Yesterday was the first day of bed rest.  I was successful at staying in bed, but it was not a good day emotionally.

The Backstory
On Monday, all was well.  What was supposed to be a happy and exciting day ended terribly.  We were scheduled for a routine 20 week anatomy scan, better known as the big gender reveal ultrasound.  I made some homemade cinnamon roll muffins and joked with my husband that it was a sign -- "sugar and spice and all that's nice" muffins in hot pink and purple muffin cups. The appointment started beautifully.  The ultrasound technician was going through the scan, had scanned baby's heart, and was pretty sure that it was a girl.  She was trying to get baby to uncross her ankles for a better look, when something about the feet caught her attention.  She kept saying that they were just too low, and called in the doctor.  In a nutshell, baby's feet were essentially where my cervix should have been.  The cervix was very short, and the amniotic sac was bulging through.  I was referred immediately for a cervical cerclage, but the doctor was not optimistic that there was enough cervix left to stitch.  In so many words, she essentially implied that our baby was going to die.  People always say how life can change in an instant.  In just ten minutes, what had been an amazingly easy pregnancy had turned into our worst nightmare.  Luckily, the surgeon who performed the cerclage was able to gather enough cervix to put in two stitches, but I was put on bed rest.  Given that I'm only 20 weeks pregnant, this is going to be a long ride.

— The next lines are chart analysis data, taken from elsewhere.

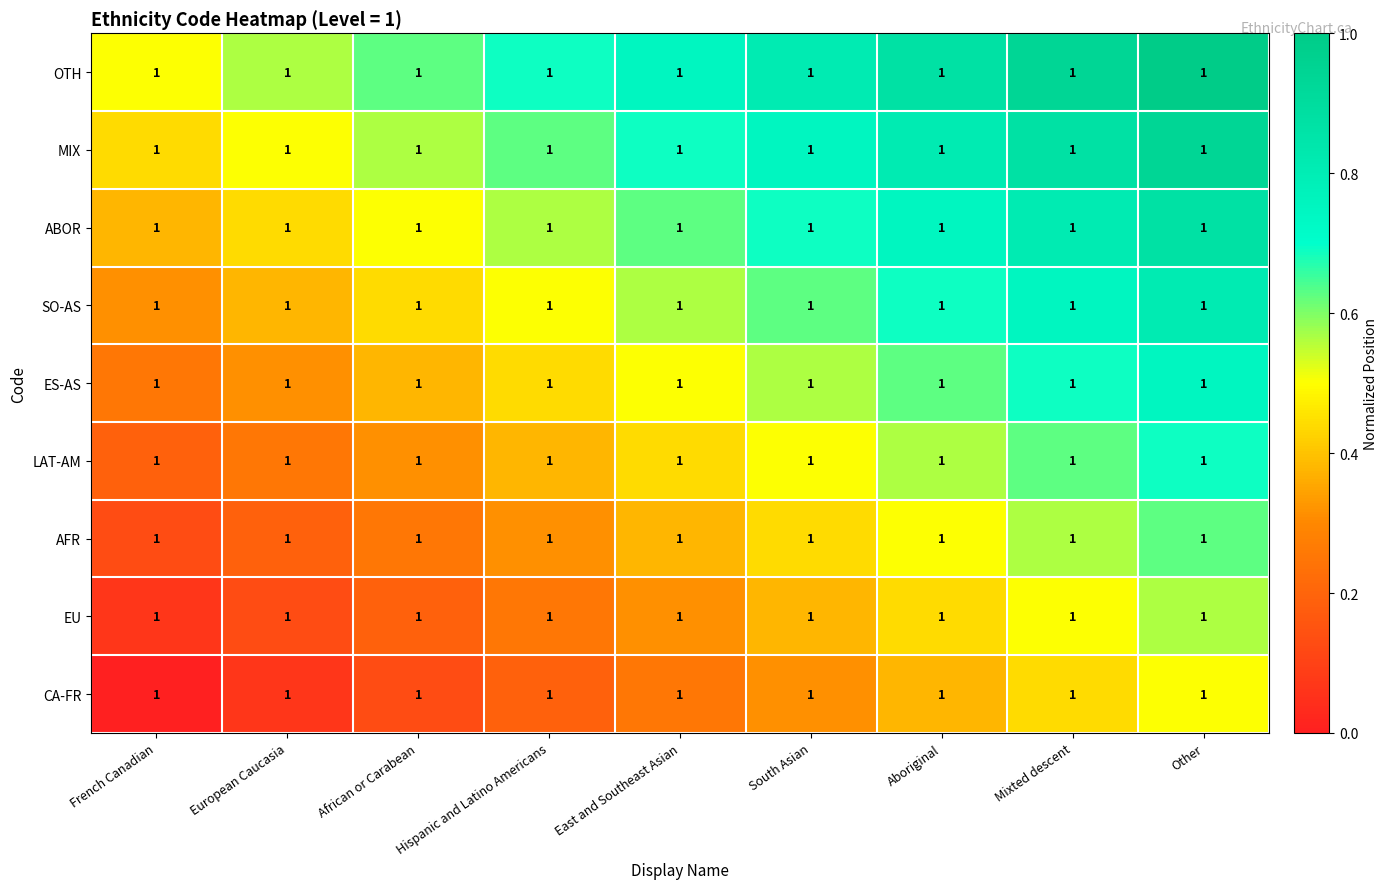

List the labels in order of CA-FR value, smallest first.

French Canadian, European Caucasia, African or Carabean, Hispanic and Latino Americans, East and Southeast Asian, South Asian, Aboriginal, Mixted descent, Other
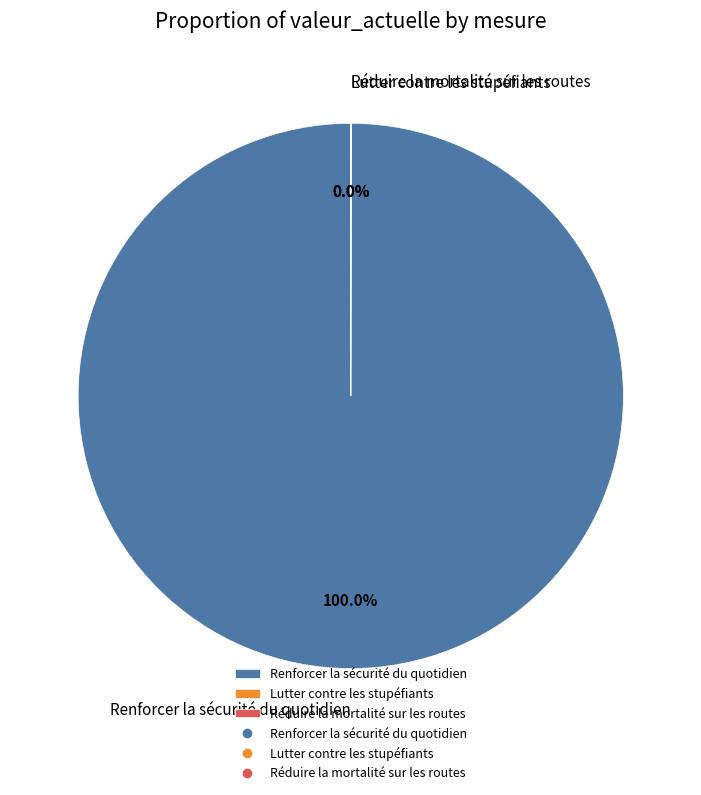

Which slice is the largest?

Renforcer la sécurité du quotidien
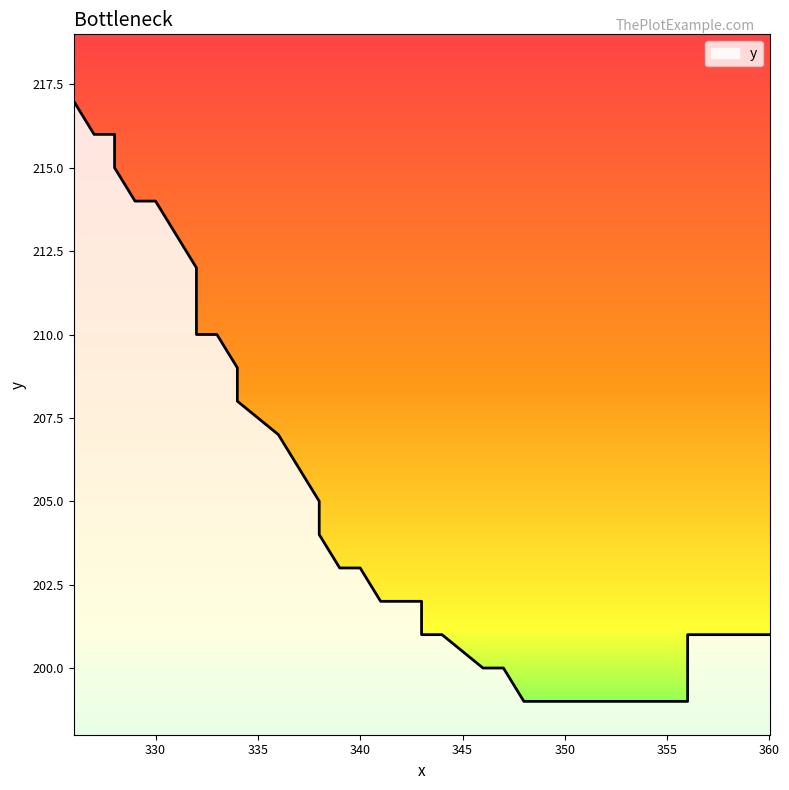

How many series are shown in this chart?

1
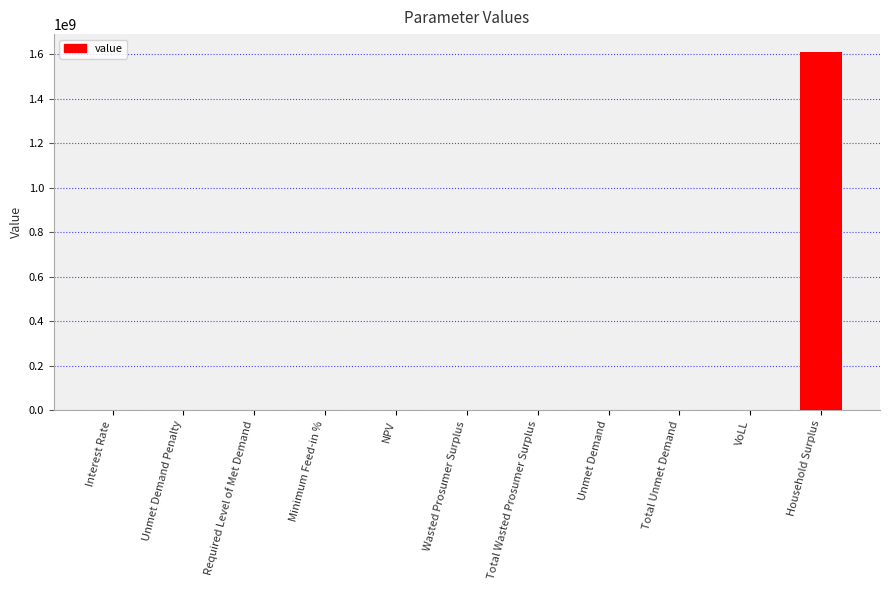

What is the sum of the values at Required Level of Met Demand and Interest Rate?

0.1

Tuesday, July 24: 20 weeks +1 day
Today was my birthday, but I didn't feel much like celebrating.  My husband gave me a card telling me what a great wife I was, and he signed it from him and the baby, which made me cry.  I also didn't feel much like having the nice beef kebab dinner that we'd planned.  I spent the day pretty much wrestling with my emotions.  I was happy that our little girl was still cooking, but extremely upset and frustrated.  How was it that our little girl was practically falling out of my body, yet I had no clue?  Where was my mother's intuition?  From my research, I know that an incompetent cervix occurs without symptoms, but that doesn't rally make me feel better.

I also am wrestling with my career choice.  Not on the employed vs. stay-at-home level.  I'm currently in my 5th year  of a PhD program in epidemiology, where my focus is on preterm birth.  So, in addition to knowing too much, I have too much information at my fingertips.  Way more than Dr. Google will tell you.  So, academically, I know that while births at 20-21 weeks do have a chance at survival, I also know that 24 weeks is really considered the lower edge of viability.  I also know that some places won't even try to apply any medical interventions to a baby born this soon, unless the baby manages for a certain period of time on their own.  But, as her mommy, I can't deal with the statistics of it all right now.

High/Low:  I woke up without any pain, so didn't take the prescribed Percocet.  I also didn't want to take such a heavy duty drug and mask any important pain.  I started having some cramping in the afternoon, so we returned to the hospital to check things out.  Baby girl was fine, as was my cervix. The cramping was due to our inability to find some ancient, uncommon medicine at any of our local pharmacies.  I was told to take Motrin, and sent home.